Ifill’s plea extends to the government, drawing a comparison with the proactive stance of the St Lucia government which paid out all its citizens who were made jobless when LIAT went into administration.

He emphasised that the assistance given to others, including nonnationals, should be extended to him as well.

He told Barbados TODAY: “What is hurtful about it is that you have the government of St Lucia who really started off the ball in helping LIAT workers. They have three persons who are still employed by LIAT 1974 Limited under administration. But when they paid their citizens, they paid everybody. They said, ‘as far as we are concerned, when LIAT went into administration, your services were terminated’.”

“Even though the Government of Barbados argued that it is not severance, it is a gift. That gift, where I am concerned, is tied to ‘but you weren’t severed’. And there is where I got a difficulty with them.”

“I can hardly make my bills, and in a few months when my age of retirement for LIAT comes up, I don’t know what happens to me… because I will have no income, I will have nothing if this continues,” the engineer said.
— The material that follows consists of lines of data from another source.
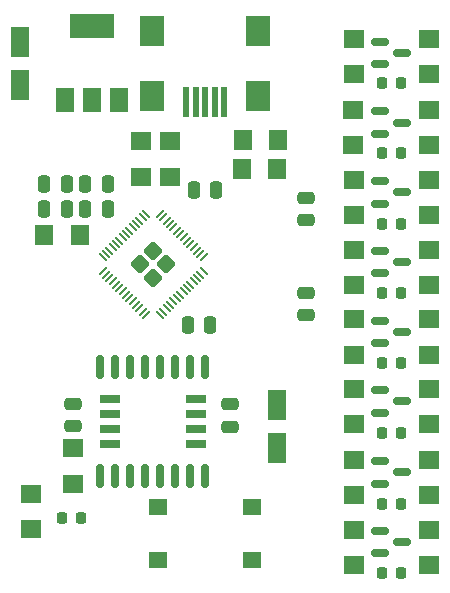
<source format=gbr>
%TF.GenerationSoftware,KiCad,Pcbnew,7.0.9*%
%TF.CreationDate,2024-03-24T12:36:59+01:00*%
%TF.ProjectId,PowerPiNano,506f7765-7250-4694-9e61-6e6f2e6b6963,rev?*%
%TF.SameCoordinates,Original*%
%TF.FileFunction,Paste,Top*%
%TF.FilePolarity,Positive*%
%FSLAX46Y46*%
G04 Gerber Fmt 4.6, Leading zero omitted, Abs format (unit mm)*
G04 Created by KiCad (PCBNEW 7.0.9) date 2024-03-24 12:36:59*
%MOMM*%
%LPD*%
G01*
G04 APERTURE LIST*
G04 Aperture macros list*
%AMRoundRect*
0 Rectangle with rounded corners*
0 $1 Rounding radius*
0 $2 $3 $4 $5 $6 $7 $8 $9 X,Y pos of 4 corners*
0 Add a 4 corners polygon primitive as box body*
4,1,4,$2,$3,$4,$5,$6,$7,$8,$9,$2,$3,0*
0 Add four circle primitives for the rounded corners*
1,1,$1+$1,$2,$3*
1,1,$1+$1,$4,$5*
1,1,$1+$1,$6,$7*
1,1,$1+$1,$8,$9*
0 Add four rect primitives between the rounded corners*
20,1,$1+$1,$2,$3,$4,$5,0*
20,1,$1+$1,$4,$5,$6,$7,0*
20,1,$1+$1,$6,$7,$8,$9,0*
20,1,$1+$1,$8,$9,$2,$3,0*%
G04 Aperture macros list end*
%ADD10RoundRect,0.250000X0.475000X-0.250000X0.475000X0.250000X-0.475000X0.250000X-0.475000X-0.250000X0*%
%ADD11RoundRect,0.250000X-0.550000X1.050000X-0.550000X-1.050000X0.550000X-1.050000X0.550000X1.050000X0*%
%ADD12RoundRect,0.150000X-0.587500X-0.150000X0.587500X-0.150000X0.587500X0.150000X-0.587500X0.150000X0*%
%ADD13R,0.500000X2.500000*%
%ADD14R,2.000000X2.500000*%
%ADD15RoundRect,0.249999X0.000000X-0.558616X0.558616X0.000000X0.000000X0.558616X-0.558616X0.000000X0*%
%ADD16RoundRect,0.050000X-0.238649X-0.309359X0.309359X0.238649X0.238649X0.309359X-0.309359X-0.238649X0*%
%ADD17RoundRect,0.050000X0.238649X-0.309359X0.309359X-0.238649X-0.238649X0.309359X-0.309359X0.238649X0*%
%ADD18RoundRect,0.250000X0.250000X0.475000X-0.250000X0.475000X-0.250000X-0.475000X0.250000X-0.475000X0*%
%ADD19RoundRect,0.218750X-0.218750X-0.256250X0.218750X-0.256250X0.218750X0.256250X-0.218750X0.256250X0*%
%ADD20R,1.800000X1.500000*%
%ADD21R,1.700000X0.650000*%
%ADD22RoundRect,0.250000X-0.475000X0.250000X-0.475000X-0.250000X0.475000X-0.250000X0.475000X0.250000X0*%
%ADD23R,1.500000X1.800000*%
%ADD24R,1.600000X1.400000*%
%ADD25RoundRect,0.218750X0.218750X0.256250X-0.218750X0.256250X-0.218750X-0.256250X0.218750X-0.256250X0*%
%ADD26RoundRect,0.250000X-0.250000X-0.475000X0.250000X-0.475000X0.250000X0.475000X-0.250000X0.475000X0*%
%ADD27RoundRect,0.150000X-0.150000X0.875000X-0.150000X-0.875000X0.150000X-0.875000X0.150000X0.875000X0*%
%ADD28R,1.500000X2.000000*%
%ADD29R,3.800000X2.000000*%
G04 APERTURE END LIST*
D10*
%TO.C,C12*%
X150625000Y-113850000D03*
X150625000Y-115750000D03*
%TD*%
D11*
%TO.C,C11*%
X154600000Y-113900000D03*
X154600000Y-117500000D03*
%TD*%
D12*
%TO.C,Q4*%
X163362500Y-106750000D03*
X163362500Y-108650000D03*
X165237500Y-107700000D03*
%TD*%
D13*
%TO.C,J2*%
X150140000Y-88270000D03*
X149340000Y-88270000D03*
X148540000Y-88270000D03*
X147740000Y-88270000D03*
X146940000Y-88270000D03*
D14*
X152970000Y-87770000D03*
X152970000Y-82270000D03*
X144070000Y-87770000D03*
X144070000Y-82270000D03*
%TD*%
D15*
%TO.C,U1*%
X143000000Y-102000000D03*
X144131371Y-103131371D03*
X144131371Y-100868629D03*
X145262742Y-102000000D03*
D16*
X139862214Y-102592202D03*
X140145057Y-102875045D03*
X140427899Y-103157887D03*
X140710742Y-103440730D03*
X140993585Y-103723573D03*
X141276427Y-104006415D03*
X141559270Y-104289258D03*
X141842113Y-104572101D03*
X142124956Y-104854944D03*
X142407798Y-105137786D03*
X142690641Y-105420629D03*
X142973484Y-105703472D03*
X143256326Y-105986314D03*
X143539169Y-106269157D03*
D17*
X144723573Y-106269157D03*
X145006416Y-105986314D03*
X145289258Y-105703472D03*
X145572101Y-105420629D03*
X145854944Y-105137786D03*
X146137786Y-104854944D03*
X146420629Y-104572101D03*
X146703472Y-104289258D03*
X146986315Y-104006415D03*
X147269157Y-103723573D03*
X147552000Y-103440730D03*
X147834843Y-103157887D03*
X148117685Y-102875045D03*
X148400528Y-102592202D03*
D16*
X148400528Y-101407798D03*
X148117685Y-101124955D03*
X147834843Y-100842113D03*
X147552000Y-100559270D03*
X147269157Y-100276427D03*
X146986315Y-99993585D03*
X146703472Y-99710742D03*
X146420629Y-99427899D03*
X146137786Y-99145056D03*
X145854944Y-98862214D03*
X145572101Y-98579371D03*
X145289258Y-98296528D03*
X145006416Y-98013686D03*
X144723573Y-97730843D03*
D17*
X143539169Y-97730843D03*
X143256326Y-98013686D03*
X142973484Y-98296528D03*
X142690641Y-98579371D03*
X142407798Y-98862214D03*
X142124956Y-99145056D03*
X141842113Y-99427899D03*
X141559270Y-99710742D03*
X141276427Y-99993585D03*
X140993585Y-100276427D03*
X140710742Y-100559270D03*
X140427899Y-100842113D03*
X140145057Y-101124955D03*
X139862214Y-101407798D03*
%TD*%
D12*
%TO.C,Q6*%
X163362500Y-94950000D03*
X163362500Y-96850000D03*
X165237500Y-95900000D03*
%TD*%
D18*
%TO.C,C4*%
X140300000Y-97300000D03*
X138400000Y-97300000D03*
%TD*%
D19*
%TO.C,D1*%
X163545629Y-128147500D03*
X165120629Y-128147500D03*
%TD*%
D10*
%TO.C,C1*%
X157109887Y-106312742D03*
X157109887Y-104412742D03*
%TD*%
D20*
%TO.C,R12*%
X167500000Y-109647500D03*
X167500000Y-106647500D03*
%TD*%
D21*
%TO.C,U2*%
X140450000Y-113395000D03*
X140450000Y-114665000D03*
X140450000Y-115935000D03*
X140450000Y-117205000D03*
X147750000Y-117205000D03*
X147750000Y-115935000D03*
X147750000Y-114665000D03*
X147750000Y-113395000D03*
%TD*%
D20*
%TO.C,R13*%
X161100000Y-103747500D03*
X161100000Y-100747500D03*
%TD*%
%TO.C,R15*%
X167500000Y-103747500D03*
X167500000Y-100747500D03*
%TD*%
%TO.C,R2*%
X143100000Y-91587258D03*
X143100000Y-94587258D03*
%TD*%
%TO.C,R19*%
X167500000Y-91885000D03*
X167500000Y-88885000D03*
%TD*%
%TO.C,R23*%
X133800000Y-121400000D03*
X133800000Y-124400000D03*
%TD*%
%TO.C,R17*%
X167500000Y-97847500D03*
X167500000Y-94847500D03*
%TD*%
%TO.C,R20*%
X161100000Y-85900000D03*
X161100000Y-82900000D03*
%TD*%
D22*
%TO.C,C2*%
X157109887Y-96362742D03*
X157109887Y-98262742D03*
%TD*%
D23*
%TO.C,R4*%
X137900000Y-99500000D03*
X134900000Y-99500000D03*
%TD*%
%TO.C,R1*%
X154620629Y-93950000D03*
X151620629Y-93950000D03*
%TD*%
D22*
%TO.C,C7*%
X137320629Y-113797500D03*
X137320629Y-115697500D03*
%TD*%
D24*
%TO.C,SW1*%
X152540000Y-127050000D03*
X144540000Y-127050000D03*
X152540000Y-122550000D03*
X144540000Y-122550000D03*
%TD*%
D25*
%TO.C,D9*%
X137987500Y-123500000D03*
X136412500Y-123500000D03*
%TD*%
D20*
%TO.C,R7*%
X161100000Y-121547500D03*
X161100000Y-118547500D03*
%TD*%
D19*
%TO.C,D2*%
X163545629Y-122247500D03*
X165120629Y-122247500D03*
%TD*%
D20*
%TO.C,R10*%
X167500000Y-115547500D03*
X167500000Y-112547500D03*
%TD*%
D12*
%TO.C,Q3*%
X163362500Y-112650000D03*
X163362500Y-114550000D03*
X165237500Y-113600000D03*
%TD*%
%TO.C,Q7*%
X163362500Y-89050000D03*
X163362500Y-90950000D03*
X165237500Y-90000000D03*
%TD*%
D26*
%TO.C,C3*%
X147050000Y-107100000D03*
X148950000Y-107100000D03*
%TD*%
D18*
%TO.C,C9*%
X136800000Y-97300000D03*
X134900000Y-97300000D03*
%TD*%
D20*
%TO.C,R5*%
X137320629Y-120547500D03*
X137320629Y-117547500D03*
%TD*%
%TO.C,R9*%
X161100000Y-115547500D03*
X161100000Y-112547500D03*
%TD*%
%TO.C,R8*%
X167500000Y-121547500D03*
X167500000Y-118547500D03*
%TD*%
D23*
%TO.C,R22*%
X151700000Y-91500000D03*
X154700000Y-91500000D03*
%TD*%
D20*
%TO.C,R3*%
X145600000Y-91587258D03*
X145600000Y-94587258D03*
%TD*%
%TO.C,R18*%
X161090000Y-91900000D03*
X161090000Y-88900000D03*
%TD*%
D19*
%TO.C,D6*%
X163545629Y-98547500D03*
X165120629Y-98547500D03*
%TD*%
D12*
%TO.C,Q1*%
X163362500Y-124550000D03*
X163362500Y-126450000D03*
X165237500Y-125500000D03*
%TD*%
D20*
%TO.C,R14*%
X167500000Y-127447500D03*
X167500000Y-124447500D03*
%TD*%
D12*
%TO.C,Q5*%
X163362500Y-100850000D03*
X163362500Y-102750000D03*
X165237500Y-101800000D03*
%TD*%
D20*
%TO.C,R6*%
X161100000Y-127447500D03*
X161100000Y-124447500D03*
%TD*%
%TO.C,R16*%
X161100000Y-97847500D03*
X161100000Y-94847500D03*
%TD*%
D19*
%TO.C,D8*%
X163545629Y-86647500D03*
X165120629Y-86647500D03*
%TD*%
D26*
%TO.C,C8*%
X147570629Y-95700000D03*
X149470629Y-95700000D03*
%TD*%
D20*
%TO.C,R11*%
X161100000Y-109647500D03*
X161100000Y-106647500D03*
%TD*%
D27*
%TO.C,U4*%
X148545000Y-110650000D03*
X147275000Y-110650000D03*
X146005000Y-110650000D03*
X144735000Y-110650000D03*
X143465000Y-110650000D03*
X142195000Y-110650000D03*
X140925000Y-110650000D03*
X139655000Y-110650000D03*
X139655000Y-119950000D03*
X140925000Y-119950000D03*
X142195000Y-119950000D03*
X143465000Y-119950000D03*
X144735000Y-119950000D03*
X146005000Y-119950000D03*
X147275000Y-119950000D03*
X148545000Y-119950000D03*
%TD*%
D19*
%TO.C,D4*%
X163545629Y-110347500D03*
X165120629Y-110347500D03*
%TD*%
D26*
%TO.C,C6*%
X138400000Y-95200000D03*
X140300000Y-95200000D03*
%TD*%
D19*
%TO.C,D7*%
X163545629Y-92585000D03*
X165120629Y-92585000D03*
%TD*%
%TO.C,D3*%
X163545629Y-116247500D03*
X165120629Y-116247500D03*
%TD*%
D20*
%TO.C,R21*%
X167500000Y-85900000D03*
X167500000Y-82900000D03*
%TD*%
D28*
%TO.C,U3*%
X136681371Y-88110000D03*
X138981371Y-88110000D03*
D29*
X138981371Y-81810000D03*
D28*
X141281371Y-88110000D03*
%TD*%
D26*
%TO.C,C5*%
X134900000Y-95200000D03*
X136800000Y-95200000D03*
%TD*%
D12*
%TO.C,Q2*%
X163362500Y-118650000D03*
X163362500Y-120550000D03*
X165237500Y-119600000D03*
%TD*%
D19*
%TO.C,D5*%
X163545629Y-104447500D03*
X165120629Y-104447500D03*
%TD*%
D12*
%TO.C,Q8*%
X163362500Y-83150000D03*
X163362500Y-85050000D03*
X165237500Y-84100000D03*
%TD*%
D11*
%TO.C,C10*%
X132875000Y-83175000D03*
X132875000Y-86775000D03*
%TD*%
M02*

</source>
Ifill called on the administrator, Seaforth, to take a humane approach by issuing his termination letter.
He declared: “….Or it is in the hands of the government (and) the prime minister here to say, ‘well, let’s treat this one person that is left like we have treated all the others, and give him a gift, just as we’ve done for others’….”

In a separate development, some former LIAT employees in Barbados are still awaiting bonds that were promised by the Mia Mottley administration as part of the severance payment, Barbados TODAY has learned.

The government had allocated $10 million for compensation, assuring full reimbursement to those affected by LIAT’s mass terminations in 2020.

Efforts to reach Director of Finance Ian Carrington, Permanent Secretary in the Ministry of Finance Francine Blackman, and Seaforth, have been unsuccessful.